With real security concerns, significant expense, and the need for leadership, ERP is an imperfect solution. However, with districts increasingly shouldering data burdens similar to their private sector counterparts, it makes sense that the organization and efficiency offered by ERP systems might be well worth the investment in the long run.
Melissa Houston is managing editor at T&L.
Patrick Goggins is an intern for T&L.
Stats:
88,000 students
12,000 full-time employees
93 schools
ERP That Works:
Fulton County, Georgia
In 2006, the Fulton County School District in Georgia voted to implement an ERP system from SAP, and hired third-party Capital Principles Group to monitor the implementation with software consultants CIBER, Inc.
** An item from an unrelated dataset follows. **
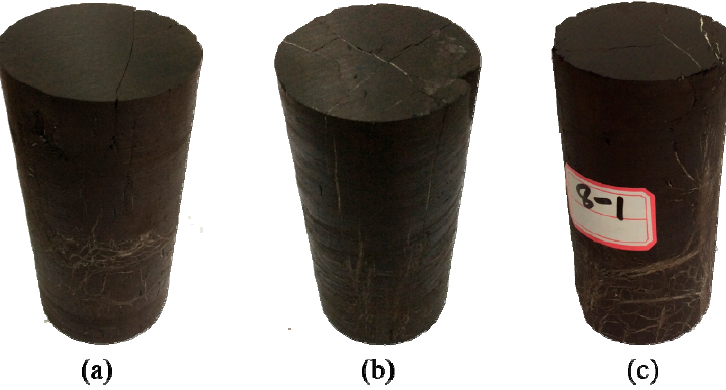
Figure 6. Visually-observed defects of coal specimens before triaxial tests: (a) σ 3 =1.0 MPa; (b) σ 3 =5.0 MPa; (c) σ 3 =6.0 MPa.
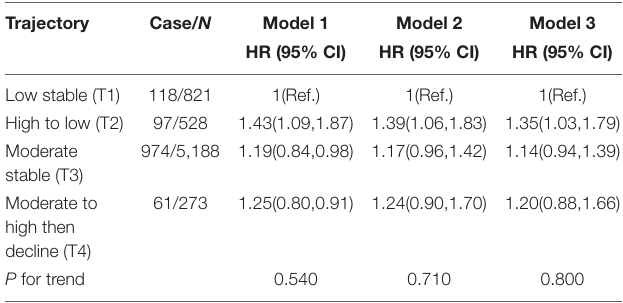
The relationships between dietary BCAA intake trajectories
The new ERP system, to be completed in 2008, is a far cry from the legacy mainframe computers: the old technology was poorly managed—information had to be entered into a separate database for each department and departments didn't communicate well. The district looked to ERP for integration and functionality. With ERP, the information is entered into one massive database and can be shared by all departments.
Fulton County has managed to stay under budget and on time. The success is due to the use of third-party Capital Principles, which monitors both Fulton County and CIBER to make sure they stick to strict deadlines and stay under budget.
Before ERP, each department had its own separate database that only they could access. For example, the payroll had a database of all employees, including salaries and past pay stubs. The finance department allocated money to be spent on employees, but it was the payroll department that issued checks. "People were hired into positions that weren't part of the budget," says Charles Sipos, Fulton's executive director of IT.
With ERP, the two departments are linked to one database. Now, if someone is hired and there isn't enough money in the budget to support them, a red flag goes up in finance and the person isn't hired–the information travels across departments automatically because they are all connected to the same database.
What is Fulton's key to success? Sipos cites creating a strong, solid Request for Proposal as the crucial step in ensuring the ERP is successful: "We spent six months on the specifications so that we had a clear understanding of what we were doing and where we were going."